Materials provided
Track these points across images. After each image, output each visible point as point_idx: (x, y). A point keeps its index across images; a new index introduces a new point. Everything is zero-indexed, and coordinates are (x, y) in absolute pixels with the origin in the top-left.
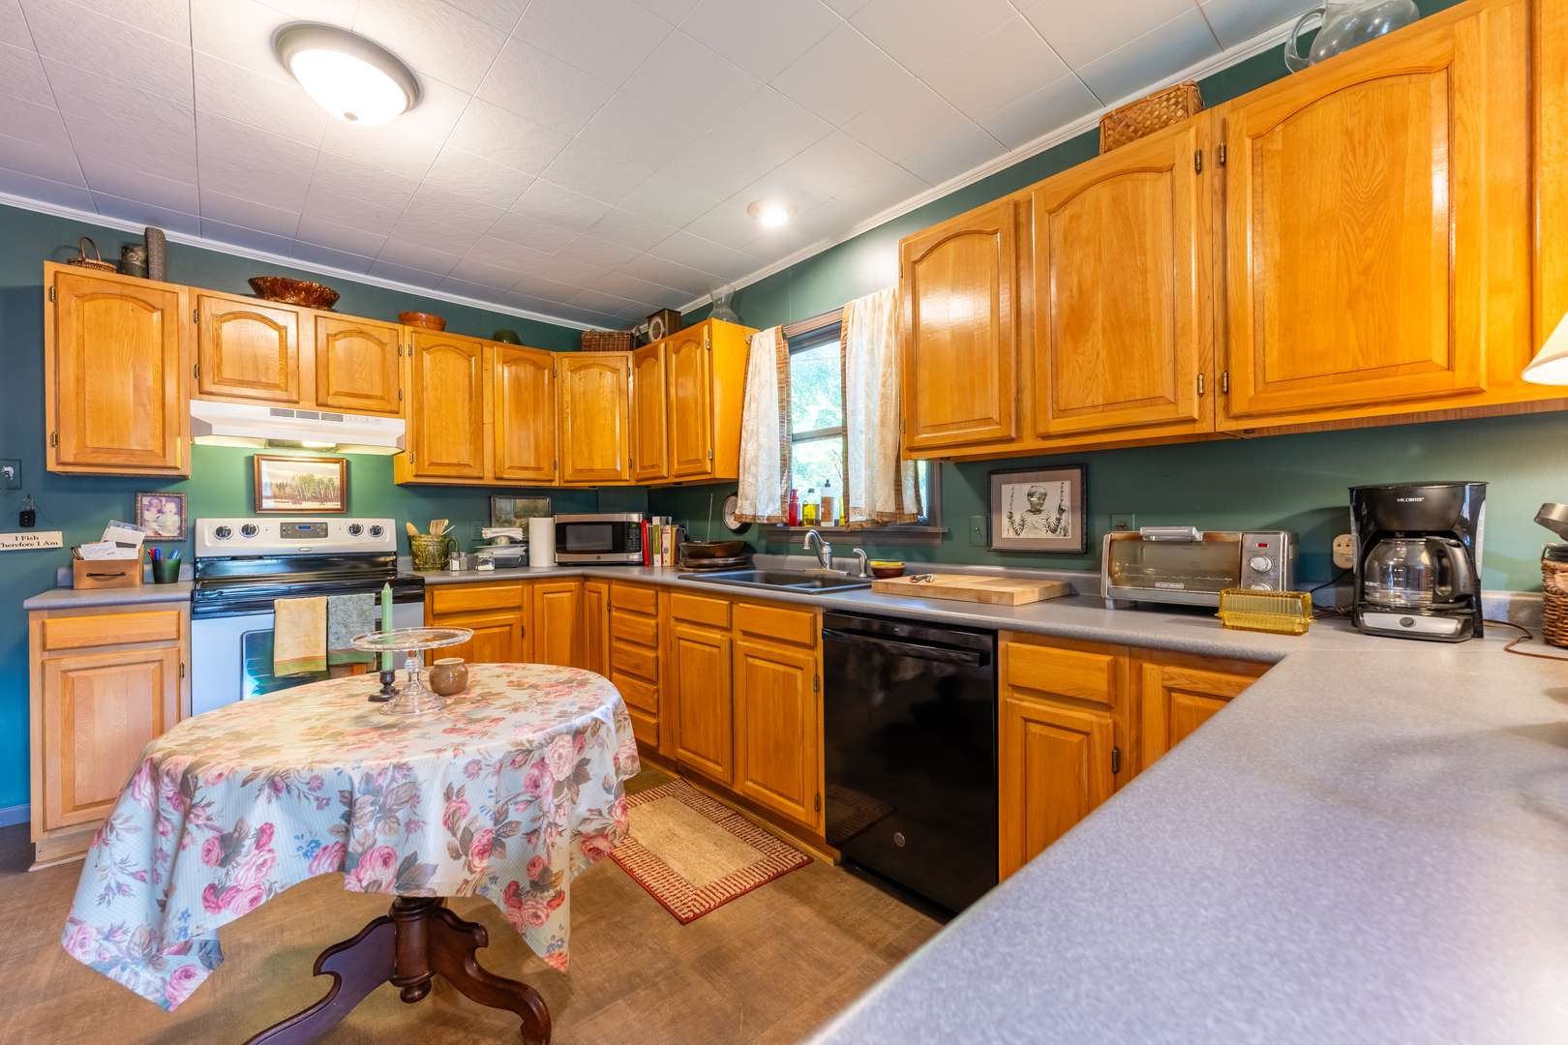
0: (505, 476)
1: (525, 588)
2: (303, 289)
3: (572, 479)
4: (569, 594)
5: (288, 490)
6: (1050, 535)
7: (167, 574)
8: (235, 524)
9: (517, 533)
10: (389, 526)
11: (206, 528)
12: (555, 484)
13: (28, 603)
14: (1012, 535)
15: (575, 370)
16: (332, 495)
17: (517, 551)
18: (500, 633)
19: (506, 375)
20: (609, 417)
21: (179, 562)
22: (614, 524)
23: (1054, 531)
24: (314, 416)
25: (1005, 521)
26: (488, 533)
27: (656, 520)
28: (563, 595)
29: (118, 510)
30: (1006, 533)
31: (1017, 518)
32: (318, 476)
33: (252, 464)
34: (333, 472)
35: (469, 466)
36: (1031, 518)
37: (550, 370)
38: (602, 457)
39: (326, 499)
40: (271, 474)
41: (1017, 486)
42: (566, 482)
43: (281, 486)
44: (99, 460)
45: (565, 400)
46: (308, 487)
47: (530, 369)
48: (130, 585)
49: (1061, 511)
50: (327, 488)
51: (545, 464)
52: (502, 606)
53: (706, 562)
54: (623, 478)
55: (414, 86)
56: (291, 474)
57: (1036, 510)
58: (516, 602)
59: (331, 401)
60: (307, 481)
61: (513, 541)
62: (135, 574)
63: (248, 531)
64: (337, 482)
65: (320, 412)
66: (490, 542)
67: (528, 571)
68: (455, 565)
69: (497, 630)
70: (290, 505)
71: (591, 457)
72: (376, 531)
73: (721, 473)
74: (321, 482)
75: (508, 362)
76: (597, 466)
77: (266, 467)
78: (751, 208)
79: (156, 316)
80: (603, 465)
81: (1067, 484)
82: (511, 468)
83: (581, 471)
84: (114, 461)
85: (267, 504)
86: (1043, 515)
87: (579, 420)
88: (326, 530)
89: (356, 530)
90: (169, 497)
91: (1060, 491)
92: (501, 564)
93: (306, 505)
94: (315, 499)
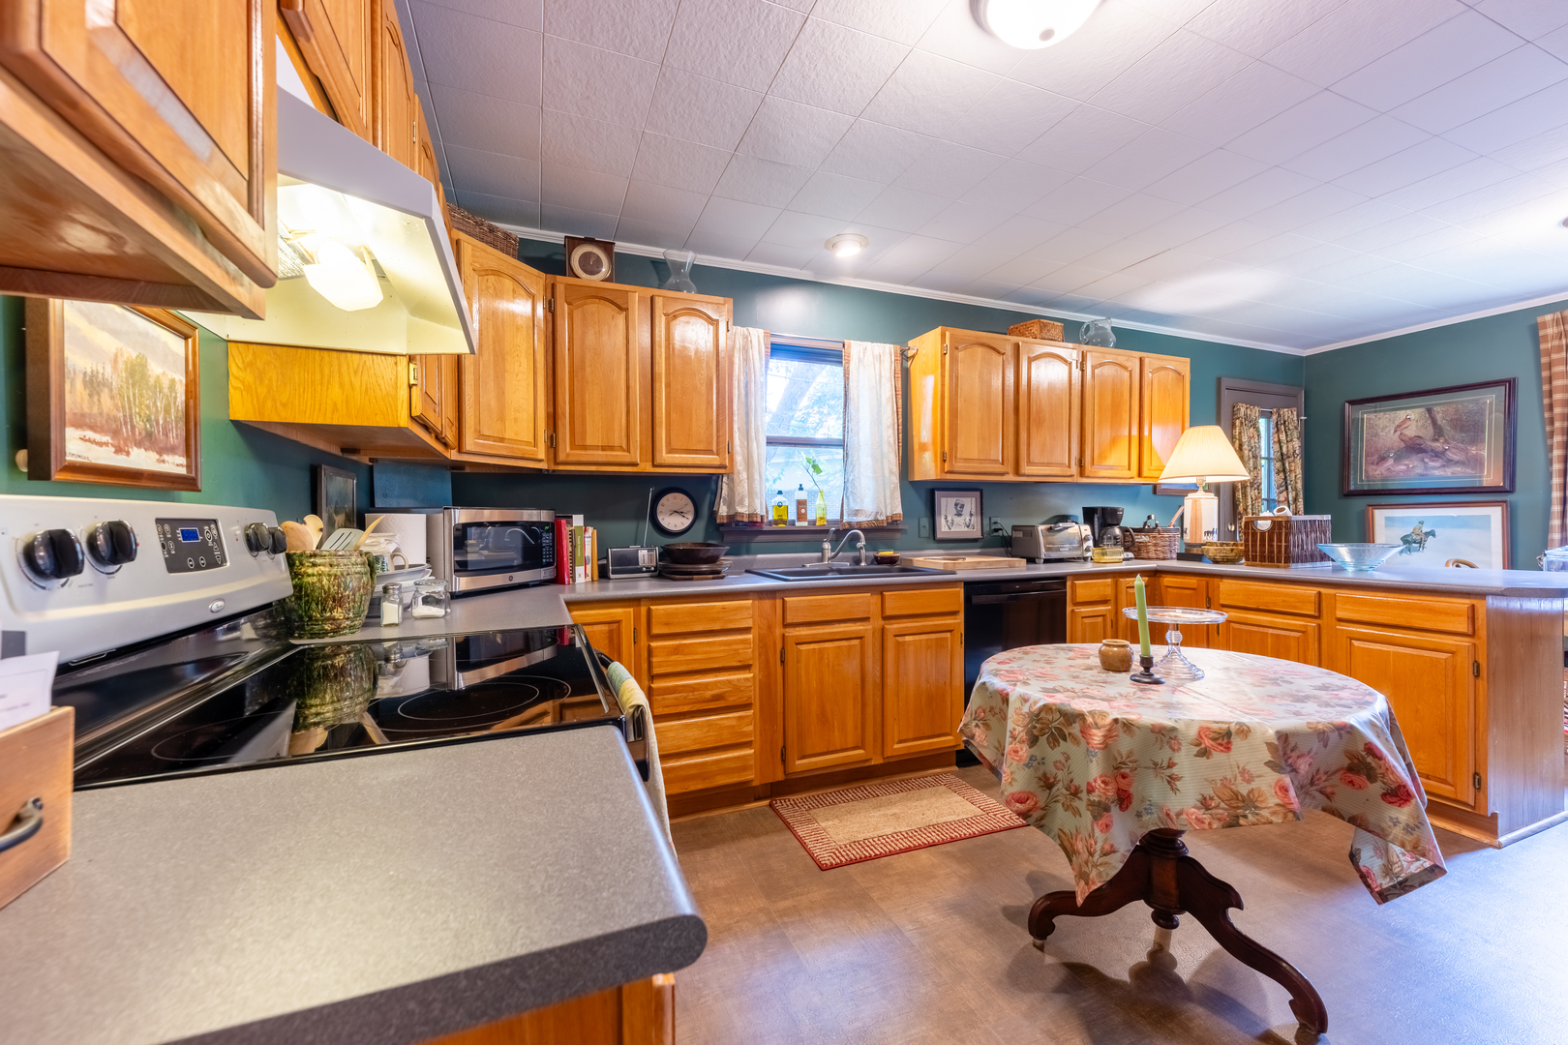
6: (966, 529)
14: (947, 529)
23: (968, 527)
25: (943, 520)
27: (576, 520)
30: (943, 528)
31: (949, 519)
36: (957, 519)
38: (515, 420)
41: (949, 499)
49: (971, 515)
57: (959, 514)
81: (974, 499)
86: (963, 517)
91: (970, 503)
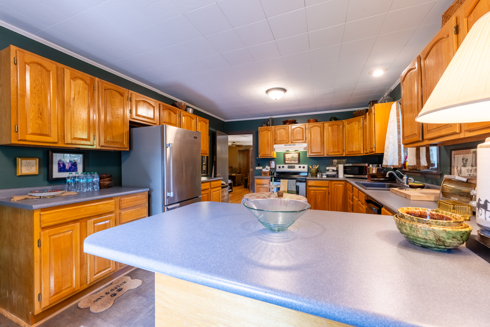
0: (329, 154)
1: (330, 182)
2: (289, 121)
3: (348, 154)
4: (342, 185)
5: (289, 159)
7: (272, 174)
8: (281, 166)
9: (335, 169)
10: (306, 166)
11: (278, 166)
12: (344, 155)
13: (255, 177)
15: (348, 124)
16: (296, 160)
17: (335, 173)
18: (323, 192)
19: (330, 129)
20: (357, 136)
21: (274, 172)
22: (359, 167)
23: (470, 175)
24: (291, 145)
25: (456, 170)
26: (327, 168)
27: (371, 166)
28: (340, 185)
29: (268, 163)
31: (459, 169)
32: (294, 156)
33: (284, 154)
34: (297, 155)
35: (320, 152)
36: (463, 169)
37: (342, 125)
38: (356, 147)
39: (295, 161)
40: (287, 156)
42: (347, 155)
43: (288, 159)
44: (264, 156)
45: (346, 133)
46: (293, 159)
47: (336, 126)
48: (267, 175)
49: (472, 166)
50: (296, 159)
51: (341, 150)
52: (323, 186)
53: (376, 179)
54: (361, 153)
55: (285, 90)
56: (290, 156)
57: (464, 165)
58: (327, 185)
59: (293, 142)
60: (292, 157)
61: (334, 171)
62: (268, 174)
63: (283, 167)
64: (297, 157)
65: (292, 144)
66: (328, 170)
67: (338, 178)
68: (318, 175)
69: (322, 191)
70: (290, 162)
71: (352, 148)
72: (304, 167)
73: (378, 151)
74: (295, 157)
75: (330, 126)
76: (354, 150)
77: (286, 155)
78: (370, 73)
79: (270, 132)
80: (356, 150)
81: (474, 155)
82: (331, 152)
83: (350, 152)
84: (265, 156)
85: (286, 162)
86: (467, 168)
87: (349, 138)
88: (295, 167)
89: (300, 167)
90: (273, 161)
91: (472, 158)
92: (328, 176)
93: (292, 162)
94: (294, 161)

What is being asked
Can you give the data above again with "top-left" switched to "upper-left" and everything else unchanged, leaving out the pictures?

Task result
Track these points across images. After each image, output each visible point as point_idx: (x, y). A point keeps its index across images; a new index introduces a new point. Everything is zero-indexed, and coordinates are (x, y) in absolute pixels with the origin in the upper-left.
0: (505, 476)
1: (525, 588)
2: (303, 289)
3: (572, 479)
4: (569, 594)
5: (288, 490)
6: (1050, 535)
7: (167, 574)
8: (235, 524)
9: (517, 533)
10: (389, 526)
11: (206, 528)
12: (555, 484)
13: (28, 603)
14: (1012, 535)
15: (575, 370)
16: (332, 495)
17: (517, 551)
18: (500, 633)
19: (506, 375)
20: (609, 417)
21: (179, 562)
22: (614, 524)
23: (1054, 531)
24: (314, 416)
25: (1005, 521)
26: (488, 533)
27: (656, 520)
28: (563, 595)
29: (118, 510)
30: (1006, 533)
31: (1017, 518)
32: (318, 476)
33: (252, 464)
34: (333, 472)
35: (469, 466)
36: (1031, 518)
37: (550, 370)
38: (602, 457)
39: (326, 499)
40: (271, 474)
41: (1017, 486)
42: (566, 482)
43: (281, 486)
44: (99, 460)
45: (565, 400)
46: (308, 487)
47: (530, 369)
48: (130, 585)
49: (1061, 511)
50: (327, 488)
51: (545, 464)
52: (502, 606)
53: (706, 562)
54: (623, 478)
55: (414, 86)
56: (291, 474)
57: (1036, 510)
58: (516, 602)
59: (331, 401)
60: (307, 481)
61: (513, 541)
62: (135, 574)
63: (248, 531)
64: (337, 482)
65: (320, 412)
66: (490, 542)
67: (528, 571)
68: (455, 565)
69: (497, 630)
70: (290, 505)
71: (591, 457)
72: (376, 531)
73: (721, 473)
74: (321, 482)
75: (508, 362)
76: (597, 466)
77: (266, 467)
78: (751, 208)
79: (156, 316)
80: (603, 465)
81: (1067, 484)
82: (511, 468)
83: (581, 471)
84: (114, 461)
85: (267, 504)
86: (1043, 515)
87: (579, 420)
88: (326, 530)
89: (356, 530)
90: (169, 497)
91: (1060, 491)
92: (501, 564)
93: (306, 505)
94: (315, 499)
6: (966, 529)
14: (947, 529)
23: (968, 527)
25: (943, 520)
27: (576, 520)
30: (943, 528)
31: (949, 519)
36: (957, 519)
38: (515, 420)
41: (949, 499)
49: (971, 515)
57: (959, 514)
81: (974, 499)
86: (963, 517)
91: (970, 503)
0: (329, 154)
1: (330, 182)
2: (289, 121)
3: (348, 154)
4: (342, 185)
5: (289, 159)
7: (272, 174)
8: (281, 166)
9: (335, 169)
10: (306, 166)
11: (278, 166)
12: (344, 155)
13: (255, 177)
15: (348, 124)
16: (296, 160)
17: (335, 173)
18: (323, 192)
19: (330, 129)
20: (357, 136)
21: (274, 172)
22: (359, 167)
23: (470, 175)
24: (291, 145)
25: (456, 170)
26: (327, 168)
27: (371, 166)
28: (340, 185)
29: (268, 163)
31: (459, 169)
32: (294, 156)
33: (284, 154)
34: (297, 155)
35: (320, 152)
36: (463, 169)
37: (342, 125)
38: (356, 147)
39: (295, 161)
40: (287, 156)
42: (347, 155)
43: (288, 159)
44: (264, 156)
45: (346, 133)
46: (293, 159)
47: (336, 126)
48: (267, 175)
49: (472, 166)
50: (296, 159)
51: (341, 150)
52: (323, 186)
53: (376, 179)
54: (361, 153)
55: (285, 90)
56: (290, 156)
57: (464, 165)
58: (327, 185)
59: (293, 142)
60: (292, 157)
61: (334, 171)
62: (268, 174)
63: (283, 167)
64: (297, 157)
65: (292, 144)
66: (328, 170)
67: (338, 178)
68: (318, 175)
69: (322, 191)
70: (290, 162)
71: (352, 148)
72: (304, 167)
73: (378, 151)
74: (295, 157)
75: (330, 126)
76: (354, 150)
77: (286, 155)
78: (370, 73)
79: (270, 132)
80: (356, 150)
81: (474, 155)
82: (331, 152)
83: (350, 152)
84: (265, 156)
85: (286, 162)
86: (467, 168)
87: (349, 138)
88: (295, 167)
89: (300, 167)
90: (273, 161)
91: (472, 158)
92: (328, 176)
93: (292, 162)
94: (294, 161)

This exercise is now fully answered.